(Entries from a dataset)
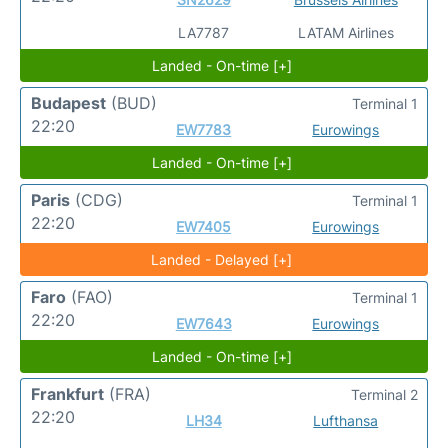
LA7787
LATAM Airlines
Landed - On-time [+]
Budapest
(BUD)
Terminal 1
22:20
EW7783
Eurowings
Landed - On-time [+]
Paris
(CDG)
Terminal 1
22:20
EW7405
Eurowings
Landed - Delayed [+]
Faro
(FAO)
Terminal 1
22:20
EW7643
Eurowings
Landed - On-time [+]
Frankfurt
(FRA)
Terminal 2
22:20
LH34
Lufthansa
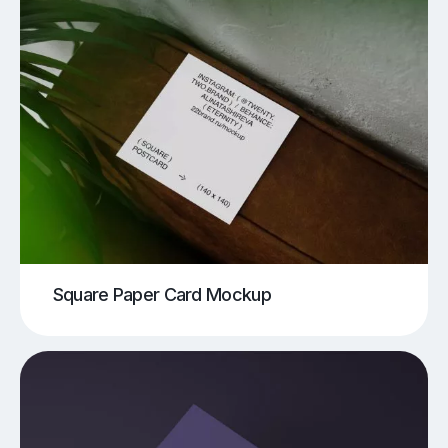
Square Paper Card Mockup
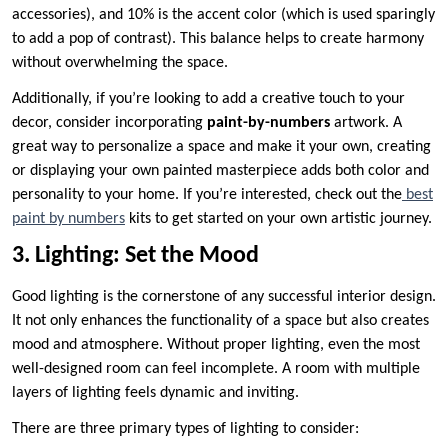
accessories), and 10% is the accent color (which is used sparingly
to add a pop of contrast). This balance helps to create harmony
without overwhelming the space.
Additionally, if you’re looking to add a creative touch to your
decor, consider incorporating
paint-by-numbers
artwork. A
great way to personalize a space and make it your own, creating
or displaying your own painted masterpiece adds both color and
personality to your home. If you’re interested, check out the
best
paint by numbers
kits to get started on your own artistic journey.
3. Lighting: Set the Mood
Good lighting is the cornerstone of any successful interior design.
It not only enhances the functionality of a space but also creates
mood and atmosphere. Without proper lighting, even the most
well-designed room can feel incomplete. A room with multiple
layers of lighting feels dynamic and inviting.
There are three primary types of lighting to consider:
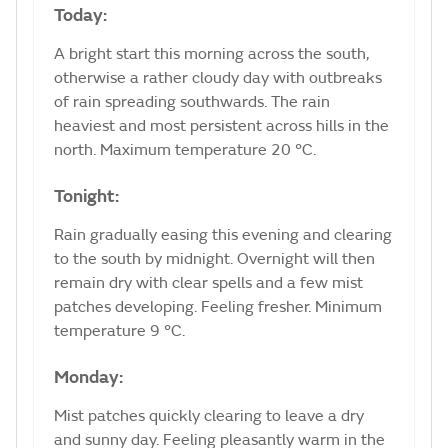
Today:
A bright start this morning across the south,
otherwise a rather cloudy day with outbreaks
of rain spreading southwards. The rain
heaviest and most persistent across hills in the
north. Maximum temperature 20 °C.
Tonight:
Rain gradually easing this evening and clearing
to the south by midnight. Overnight will then
remain dry with clear spells and a few mist
patches developing. Feeling fresher. Minimum
temperature 9 °C.
Monday:
Mist patches quickly clearing to leave a dry
and sunny day. Feeling pleasantly warm in the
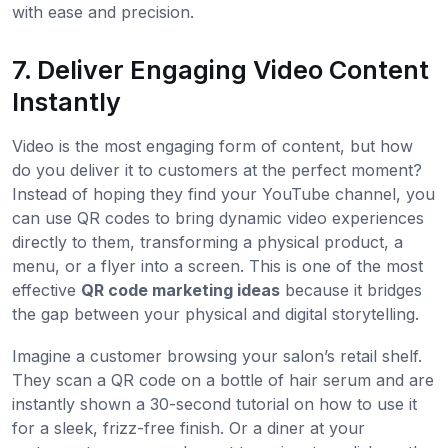
with ease and precision.
7. Deliver Engaging Video Content
Instantly
Video is the most engaging form of content, but how
do you deliver it to customers at the perfect moment?
Instead of hoping they find your YouTube channel, you
can use QR codes to bring dynamic video experiences
directly to them, transforming a physical product, a
menu, or a flyer into a screen. This is one of the most
effective
QR code marketing ideas
because it bridges
the gap between your physical and digital storytelling.
Imagine a customer browsing your salon’s retail shelf.
They scan a QR code on a bottle of hair serum and are
instantly shown a 30-second tutorial on how to use it
for a sleek, frizz-free finish. Or a diner at your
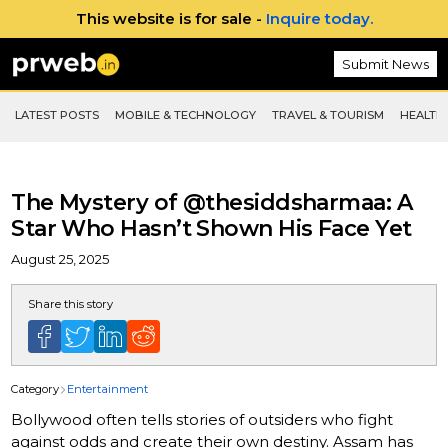
This website is for sale -
Inquire today.
Submit News
LATEST POSTS
MOBILE & TECHNOLOGY
TRAVEL & TOURISM
HEALTH 
The Mystery of @thesiddsharmaa: A
Star Who Hasn’t Shown His Face Yet
August 25, 2025
Share this story
Category
Entertainment
Bollywood often tells stories of outsiders who fight
against odds and create their own destiny. Assam has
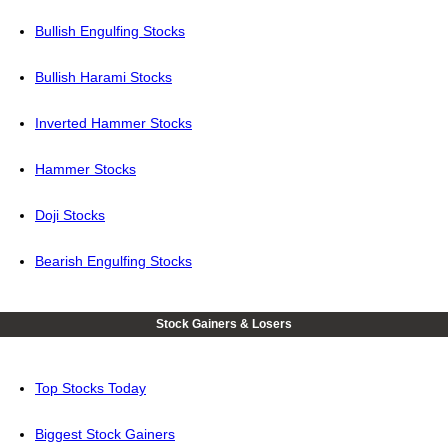
Bullish Engulfing Stocks
Bullish Harami Stocks
Inverted Hammer Stocks
Hammer Stocks
Doji Stocks
Bearish Engulfing Stocks
Stock Gainers & Losers
Top Stocks Today
Biggest Stock Gainers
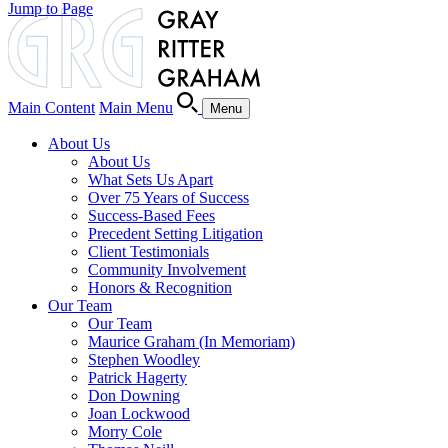
Jump to Page
Main Content
Main Menu
Menu
About Us
About Us
What Sets Us Apart
Over 75 Years of Success
Success-Based Fees
Precedent Setting Litigation
Client Testimonials
Community Involvement
Honors & Recognition
Our Team
Our Team
Maurice Graham (In Memoriam)
Stephen Woodley
Patrick Hagerty
Don Downing
Joan Lockwood
Morry Cole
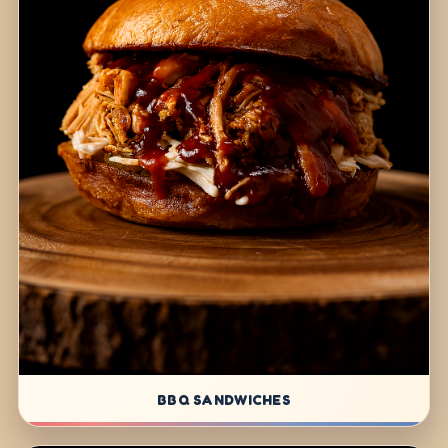
BBQ SANDWICHES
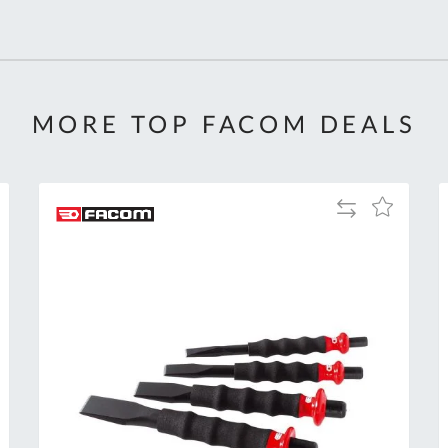
MORE TOP FACOM DEALS
Add
Add
to
to
Compare
h
Wish
List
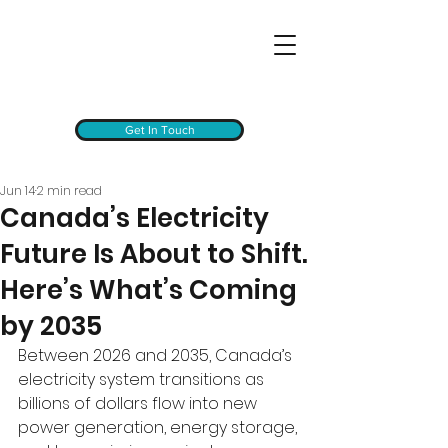
Get In Touch
Jun 14
2 min read
Canada’s Electricity
Future Is About to Shift.
Here’s What’s Coming
by 2035
Between 2026 and 2035, Canada’s 
electricity system transitions as 
billions of dollars flow into new 
power generation, energy storage, 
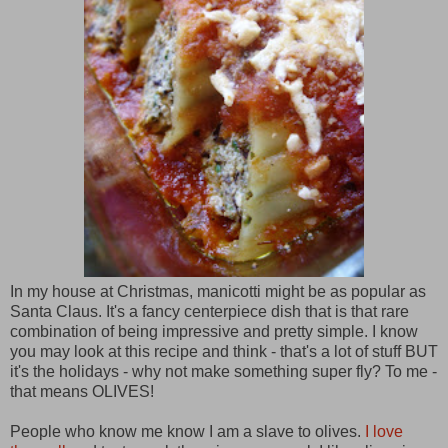
In my house at Christmas, manicotti might be as popular as
Santa Claus. It's a fancy centerpiece dish that is that rare
combination of being impressive and pretty simple. I know
you may look at this recipe and think - that's a lot of stuff BUT
it's the holidays - why not make something super fly? To me -
that means OLIVES!
People who know me know I am a slave to olives.
I love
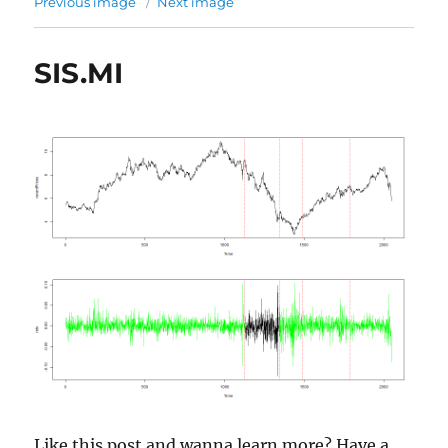
Previous image
Next image
SIS.MI
Like this post and wanna learn more? Have a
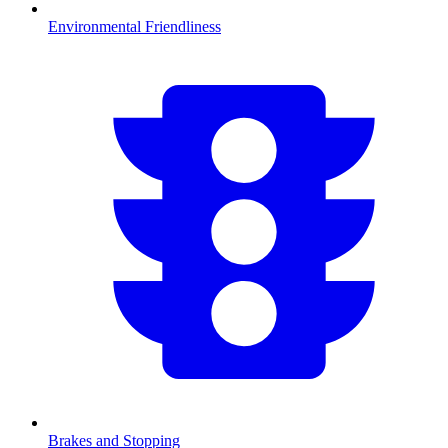
Environmental Friendliness
Brakes and Stopping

◆ **PROBLEM STATEMENT**: Across all of the entries above, rename "Eurowings" to "Condor" and write the text out again with nothing else altered. Omit the pictures from your answer.

◆ **OUTPUT FOR THIS EXERCISE**:
LA7787
LATAM Airlines
Landed - On-time [+]
Budapest
(BUD)
Terminal 1
22:20
EW7783
Condor
Landed - On-time [+]
Paris
(CDG)
Terminal 1
22:20
EW7405
Condor
Landed - Delayed [+]
Faro
(FAO)
Terminal 1
22:20
EW7643
Condor
Landed - On-time [+]
Frankfurt
(FRA)
Terminal 2
22:20
LH34
Lufthansa
Square Paper Card Mockup
accessories), and 10% is the accent color (which is used sparingly
to add a pop of contrast). This balance helps to create harmony
without overwhelming the space.
Additionally, if you’re looking to add a creative touch to your
decor, consider incorporating
paint-by-numbers
artwork. A
great way to personalize a space and make it your own, creating
or displaying your own painted masterpiece adds both color and
personality to your home. If you’re interested, check out the
best
paint by numbers
kits to get started on your own artistic journey.
3. Lighting: Set the Mood
Good lighting is the cornerstone of any successful interior design.
It not only enhances the functionality of a space but also creates
mood and atmosphere. Without proper lighting, even the most
well-designed room can feel incomplete. A room with multiple
layers of lighting feels dynamic and inviting.
There are three primary types of lighting to consider:
Today:
A bright start this morning across the south,
otherwise a rather cloudy day with outbreaks
of rain spreading southwards. The rain
heaviest and most persistent across hills in the
north. Maximum temperature 20 °C.
Tonight:
Rain gradually easing this evening and clearing
to the south by midnight. Overnight will then
remain dry with clear spells and a few mist
patches developing. Feeling fresher. Minimum
temperature 9 °C.
Monday:
Mist patches quickly clearing to leave a dry
and sunny day. Feeling pleasantly warm in the
with ease and precision.
7. Deliver Engaging Video Content
Instantly
Video is the most engaging form of content, but how
do you deliver it to customers at the perfect moment?
Instead of hoping they find your YouTube channel, you
can use QR codes to bring dynamic video experiences
directly to them, transforming a physical product, a
menu, or a flyer into a screen. This is one of the most
effective
QR code marketing ideas
because it bridges
the gap between your physical and digital storytelling.
Imagine a customer browsing your salon’s retail shelf.
They scan a QR code on a bottle of hair serum and are
instantly shown a 30-second tutorial on how to use it
for a sleek, frizz-free finish. Or a diner at your
This website is for sale -
Inquire today.
Submit News
LATEST POSTS
MOBILE & TECHNOLOGY
TRAVEL & TOURISM
HEALTH 
The Mystery of @thesiddsharmaa: A
Star Who Hasn’t Shown His Face Yet
August 25, 2025
Share this story
Category
Entertainment
Bollywood often tells stories of outsiders who fight
against odds and create their own destiny. Assam has
Bullish Engulfing Stocks
Bullish Harami Stocks
Inverted Hammer Stocks
Hammer Stocks
Doji Stocks
Bearish Engulfing Stocks
Stock Gainers & Losers
Top Stocks Today
Biggest Stock Gainers
Jump to Page
Main Content
Main Menu
Menu
About Us
About Us
What Sets Us Apart
Over 75 Years of Success
Success-Based Fees
Precedent Setting Litigation
Client Testimonials
Community Involvement
Honors & Recognition
Our Team
Our Team
Maurice Graham (In Memoriam)
Stephen Woodley
Patrick Hagerty
Don Downing
Joan Lockwood
Morry Cole
BBQ SANDWICHES
MORE TOP FACOM DEALS
Add
Add
to
to
Compare
h
Wish
List
Get In Touch
Jun 14
2 min read
Canada’s Electricity
Future Is About to Shift.
Here’s What’s Coming
by 2035
Between 2026 and 2035, Canada’s 
electricity system transitions as 
billions of dollars flow into new 
power generation, energy storage, 
In my house at Christmas, manicotti might be as popular as
Santa Claus. It's a fancy centerpiece dish that is that rare
combination of being impressive and pretty simple. I know
you may look at this recipe and think - that's a lot of stuff BUT
it's the holidays - why not make something super fly? To me -
that means OLIVES!
People who know me know I am a slave to olives.
I love
Previous image
Next image
SIS.MI
Like this post and wanna learn more? Have a
Environmental Friendliness
Brakes and Stopping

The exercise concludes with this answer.